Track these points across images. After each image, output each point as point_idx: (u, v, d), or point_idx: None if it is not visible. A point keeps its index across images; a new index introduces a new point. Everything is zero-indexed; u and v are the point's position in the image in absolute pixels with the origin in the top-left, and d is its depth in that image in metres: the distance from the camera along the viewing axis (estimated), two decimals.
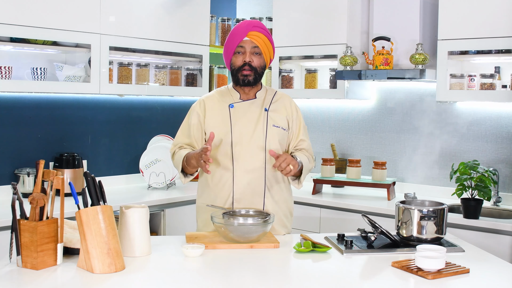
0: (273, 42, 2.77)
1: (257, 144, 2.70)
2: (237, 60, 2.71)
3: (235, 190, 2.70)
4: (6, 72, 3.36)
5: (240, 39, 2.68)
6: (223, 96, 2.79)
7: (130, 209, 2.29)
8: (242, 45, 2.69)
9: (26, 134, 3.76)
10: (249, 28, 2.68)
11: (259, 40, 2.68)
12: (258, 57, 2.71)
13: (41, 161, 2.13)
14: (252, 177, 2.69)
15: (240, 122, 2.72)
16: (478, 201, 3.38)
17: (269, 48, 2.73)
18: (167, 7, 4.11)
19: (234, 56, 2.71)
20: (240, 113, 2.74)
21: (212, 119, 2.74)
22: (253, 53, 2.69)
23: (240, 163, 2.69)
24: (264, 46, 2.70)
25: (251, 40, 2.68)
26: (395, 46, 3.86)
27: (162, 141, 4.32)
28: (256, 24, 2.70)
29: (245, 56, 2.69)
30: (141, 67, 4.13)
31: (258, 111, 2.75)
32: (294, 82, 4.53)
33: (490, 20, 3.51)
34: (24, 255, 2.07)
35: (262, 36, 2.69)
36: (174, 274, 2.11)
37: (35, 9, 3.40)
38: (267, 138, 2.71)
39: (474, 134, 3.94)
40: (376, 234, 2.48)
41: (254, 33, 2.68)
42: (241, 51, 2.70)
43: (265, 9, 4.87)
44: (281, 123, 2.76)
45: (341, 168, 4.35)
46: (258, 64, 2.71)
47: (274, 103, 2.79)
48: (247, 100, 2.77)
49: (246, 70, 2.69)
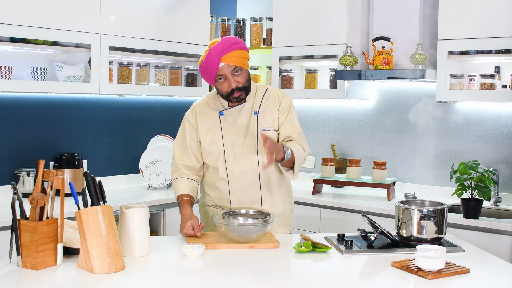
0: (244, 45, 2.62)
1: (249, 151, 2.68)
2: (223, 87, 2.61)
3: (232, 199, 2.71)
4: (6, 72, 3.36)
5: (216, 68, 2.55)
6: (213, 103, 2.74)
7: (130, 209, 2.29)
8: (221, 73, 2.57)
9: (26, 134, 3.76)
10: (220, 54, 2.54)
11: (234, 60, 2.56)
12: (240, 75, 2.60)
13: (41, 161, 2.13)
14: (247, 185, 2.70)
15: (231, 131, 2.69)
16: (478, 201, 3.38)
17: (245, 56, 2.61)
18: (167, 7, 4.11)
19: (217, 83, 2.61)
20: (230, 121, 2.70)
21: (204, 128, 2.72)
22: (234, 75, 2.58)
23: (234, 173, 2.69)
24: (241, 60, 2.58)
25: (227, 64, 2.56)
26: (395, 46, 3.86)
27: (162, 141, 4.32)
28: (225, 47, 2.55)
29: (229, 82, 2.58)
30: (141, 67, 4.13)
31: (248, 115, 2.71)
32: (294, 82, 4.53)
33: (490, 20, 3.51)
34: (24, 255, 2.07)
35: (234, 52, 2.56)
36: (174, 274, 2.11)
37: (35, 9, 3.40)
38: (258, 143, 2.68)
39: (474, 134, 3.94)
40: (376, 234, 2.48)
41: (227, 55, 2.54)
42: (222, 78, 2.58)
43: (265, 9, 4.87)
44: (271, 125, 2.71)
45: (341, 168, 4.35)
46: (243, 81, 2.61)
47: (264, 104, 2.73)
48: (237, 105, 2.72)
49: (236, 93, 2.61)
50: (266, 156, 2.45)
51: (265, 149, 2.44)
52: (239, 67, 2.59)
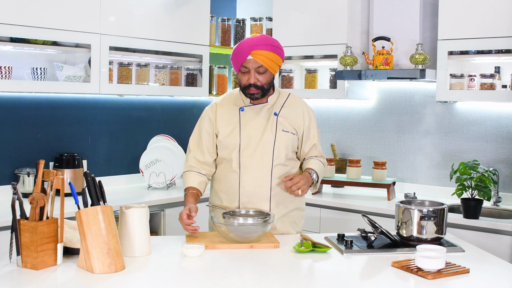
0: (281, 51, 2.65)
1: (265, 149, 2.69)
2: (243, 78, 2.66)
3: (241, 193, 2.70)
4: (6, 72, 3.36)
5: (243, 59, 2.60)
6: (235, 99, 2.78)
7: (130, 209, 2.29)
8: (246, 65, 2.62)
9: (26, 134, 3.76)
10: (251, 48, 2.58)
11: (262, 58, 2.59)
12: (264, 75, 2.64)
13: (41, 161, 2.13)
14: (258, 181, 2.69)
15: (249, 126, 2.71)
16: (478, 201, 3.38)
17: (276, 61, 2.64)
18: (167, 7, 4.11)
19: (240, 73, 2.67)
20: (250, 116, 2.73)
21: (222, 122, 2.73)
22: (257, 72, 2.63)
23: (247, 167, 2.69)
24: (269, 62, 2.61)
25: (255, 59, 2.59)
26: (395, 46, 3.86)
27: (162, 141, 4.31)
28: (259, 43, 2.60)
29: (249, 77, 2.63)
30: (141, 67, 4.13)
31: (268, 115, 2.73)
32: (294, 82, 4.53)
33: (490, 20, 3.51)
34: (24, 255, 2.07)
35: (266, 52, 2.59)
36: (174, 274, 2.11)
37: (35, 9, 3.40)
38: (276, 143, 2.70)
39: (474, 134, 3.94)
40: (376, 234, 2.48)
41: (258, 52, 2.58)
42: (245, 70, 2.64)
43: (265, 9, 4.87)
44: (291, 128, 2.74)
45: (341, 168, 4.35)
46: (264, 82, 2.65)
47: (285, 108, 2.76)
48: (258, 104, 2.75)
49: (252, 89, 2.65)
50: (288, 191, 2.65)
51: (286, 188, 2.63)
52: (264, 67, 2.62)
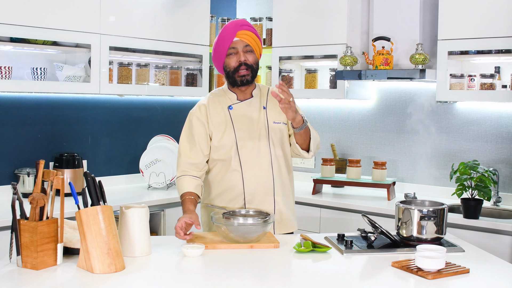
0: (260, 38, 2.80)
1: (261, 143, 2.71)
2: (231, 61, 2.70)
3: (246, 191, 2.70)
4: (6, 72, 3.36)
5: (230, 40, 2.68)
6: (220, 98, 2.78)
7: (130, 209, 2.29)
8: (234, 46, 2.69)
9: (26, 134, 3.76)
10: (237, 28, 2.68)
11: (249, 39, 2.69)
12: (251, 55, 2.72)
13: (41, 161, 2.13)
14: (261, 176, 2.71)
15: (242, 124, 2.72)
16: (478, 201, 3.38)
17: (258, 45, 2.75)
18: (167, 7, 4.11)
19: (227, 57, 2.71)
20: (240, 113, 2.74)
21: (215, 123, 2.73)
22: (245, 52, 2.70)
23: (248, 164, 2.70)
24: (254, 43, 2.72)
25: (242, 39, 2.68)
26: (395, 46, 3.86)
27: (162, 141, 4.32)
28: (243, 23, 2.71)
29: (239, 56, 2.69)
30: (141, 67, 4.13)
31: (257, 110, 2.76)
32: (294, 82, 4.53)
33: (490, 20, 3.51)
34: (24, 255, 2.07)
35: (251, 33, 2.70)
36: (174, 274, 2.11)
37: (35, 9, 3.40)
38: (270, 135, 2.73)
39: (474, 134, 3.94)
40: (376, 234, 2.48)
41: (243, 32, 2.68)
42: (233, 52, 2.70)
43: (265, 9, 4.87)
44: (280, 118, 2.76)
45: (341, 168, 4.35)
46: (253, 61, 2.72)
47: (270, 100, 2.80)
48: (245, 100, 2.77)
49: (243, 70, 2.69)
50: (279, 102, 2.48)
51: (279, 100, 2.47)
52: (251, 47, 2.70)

§

### Action item
With no pictures included, write out the entries exactly.

### Your solution
Track these points across images. After each image, output each point as point_idx: (u, v, d), or point_idx: None if it is not visible. A point keeps its index across images; a new index introduces a new point. Everything is zero-indexed; u and v are the point's position in the image in absolute pixels with the origin in the top-left, and d is its depth in that image in metres: the distance from the camera along the viewing axis (estimated), two decimals.
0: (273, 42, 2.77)
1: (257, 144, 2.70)
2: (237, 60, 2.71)
3: (235, 190, 2.70)
4: (6, 72, 3.36)
5: (240, 39, 2.68)
6: (223, 96, 2.79)
7: (130, 209, 2.29)
8: (242, 45, 2.69)
9: (26, 134, 3.76)
10: (249, 28, 2.68)
11: (259, 40, 2.68)
12: (258, 57, 2.71)
13: (41, 161, 2.13)
14: (252, 177, 2.69)
15: (240, 122, 2.72)
16: (478, 201, 3.38)
17: (269, 48, 2.73)
18: (167, 7, 4.11)
19: (234, 56, 2.71)
20: (240, 113, 2.74)
21: (212, 119, 2.74)
22: (253, 53, 2.69)
23: (240, 163, 2.69)
24: (264, 46, 2.70)
25: (251, 40, 2.68)
26: (395, 46, 3.86)
27: (162, 141, 4.32)
28: (256, 24, 2.70)
29: (245, 56, 2.69)
30: (141, 67, 4.13)
31: (258, 111, 2.75)
32: (294, 82, 4.53)
33: (490, 20, 3.51)
34: (24, 255, 2.07)
35: (262, 36, 2.69)
36: (174, 274, 2.11)
37: (35, 9, 3.40)
38: (267, 138, 2.71)
39: (474, 134, 3.94)
40: (376, 234, 2.48)
41: (254, 33, 2.68)
42: (241, 51, 2.70)
43: (265, 9, 4.87)
44: (281, 123, 2.76)
45: (341, 168, 4.35)
46: (258, 64, 2.71)
47: (274, 103, 2.79)
48: (247, 100, 2.77)
49: (246, 70, 2.69)
0: (244, 45, 2.62)
1: (249, 151, 2.68)
2: (223, 87, 2.61)
3: (232, 199, 2.71)
4: (6, 72, 3.36)
5: (216, 68, 2.55)
6: (213, 103, 2.74)
7: (130, 209, 2.29)
8: (221, 73, 2.57)
9: (26, 134, 3.76)
10: (220, 54, 2.54)
11: (234, 60, 2.56)
12: (240, 75, 2.60)
13: (41, 161, 2.13)
14: (247, 185, 2.70)
15: (231, 131, 2.69)
16: (478, 201, 3.38)
17: (245, 56, 2.61)
18: (167, 7, 4.11)
19: (217, 83, 2.61)
20: (230, 121, 2.70)
21: (204, 128, 2.72)
22: (234, 75, 2.58)
23: (234, 173, 2.69)
24: (241, 60, 2.58)
25: (227, 64, 2.56)
26: (395, 46, 3.86)
27: (162, 141, 4.32)
28: (225, 47, 2.55)
29: (229, 82, 2.58)
30: (141, 67, 4.13)
31: (248, 115, 2.71)
32: (294, 82, 4.53)
33: (490, 20, 3.51)
34: (24, 255, 2.07)
35: (234, 52, 2.56)
36: (174, 274, 2.11)
37: (35, 9, 3.40)
38: (258, 143, 2.68)
39: (474, 134, 3.94)
40: (376, 234, 2.48)
41: (227, 55, 2.54)
42: (222, 78, 2.58)
43: (265, 9, 4.87)
44: (271, 125, 2.71)
45: (341, 168, 4.35)
46: (243, 81, 2.61)
47: (264, 104, 2.73)
48: (237, 105, 2.72)
49: (236, 93, 2.61)
50: (266, 156, 2.45)
51: (265, 149, 2.44)
52: (239, 67, 2.59)
0: (281, 51, 2.65)
1: (265, 149, 2.69)
2: (243, 78, 2.66)
3: (241, 193, 2.70)
4: (6, 72, 3.36)
5: (243, 59, 2.60)
6: (235, 99, 2.78)
7: (130, 209, 2.29)
8: (246, 65, 2.62)
9: (26, 134, 3.76)
10: (251, 48, 2.58)
11: (262, 58, 2.59)
12: (264, 75, 2.64)
13: (41, 161, 2.13)
14: (258, 181, 2.69)
15: (249, 126, 2.71)
16: (478, 201, 3.38)
17: (276, 61, 2.64)
18: (167, 7, 4.11)
19: (240, 73, 2.67)
20: (250, 116, 2.73)
21: (222, 122, 2.73)
22: (257, 72, 2.63)
23: (247, 167, 2.69)
24: (269, 62, 2.61)
25: (255, 59, 2.59)
26: (395, 46, 3.86)
27: (162, 141, 4.31)
28: (259, 43, 2.60)
29: (249, 77, 2.63)
30: (141, 67, 4.13)
31: (268, 115, 2.73)
32: (294, 82, 4.53)
33: (490, 20, 3.51)
34: (24, 255, 2.07)
35: (266, 52, 2.59)
36: (174, 274, 2.11)
37: (35, 9, 3.40)
38: (276, 143, 2.70)
39: (474, 134, 3.94)
40: (376, 234, 2.48)
41: (258, 52, 2.58)
42: (245, 70, 2.64)
43: (265, 9, 4.87)
44: (291, 128, 2.74)
45: (341, 168, 4.35)
46: (264, 82, 2.65)
47: (285, 108, 2.76)
48: (258, 104, 2.75)
49: (252, 89, 2.65)
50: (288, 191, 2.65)
51: (286, 188, 2.63)
52: (264, 67, 2.62)
0: (260, 38, 2.80)
1: (261, 143, 2.71)
2: (231, 61, 2.70)
3: (246, 191, 2.70)
4: (6, 72, 3.36)
5: (230, 40, 2.68)
6: (220, 98, 2.78)
7: (130, 209, 2.29)
8: (234, 46, 2.69)
9: (26, 134, 3.76)
10: (237, 28, 2.68)
11: (249, 39, 2.69)
12: (251, 55, 2.72)
13: (41, 161, 2.13)
14: (261, 176, 2.71)
15: (242, 124, 2.72)
16: (478, 201, 3.38)
17: (258, 45, 2.75)
18: (167, 7, 4.11)
19: (227, 57, 2.71)
20: (240, 113, 2.74)
21: (215, 123, 2.73)
22: (245, 52, 2.70)
23: (248, 164, 2.70)
24: (254, 43, 2.72)
25: (242, 39, 2.68)
26: (395, 46, 3.86)
27: (162, 141, 4.32)
28: (243, 23, 2.71)
29: (239, 56, 2.69)
30: (141, 67, 4.13)
31: (257, 110, 2.76)
32: (294, 82, 4.53)
33: (490, 20, 3.51)
34: (24, 255, 2.07)
35: (251, 33, 2.70)
36: (174, 274, 2.11)
37: (35, 9, 3.40)
38: (270, 135, 2.73)
39: (474, 134, 3.94)
40: (376, 234, 2.48)
41: (243, 32, 2.68)
42: (233, 52, 2.70)
43: (265, 9, 4.87)
44: (280, 118, 2.76)
45: (341, 168, 4.35)
46: (253, 61, 2.72)
47: (270, 100, 2.80)
48: (245, 100, 2.77)
49: (243, 70, 2.69)
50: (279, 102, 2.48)
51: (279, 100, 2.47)
52: (251, 47, 2.70)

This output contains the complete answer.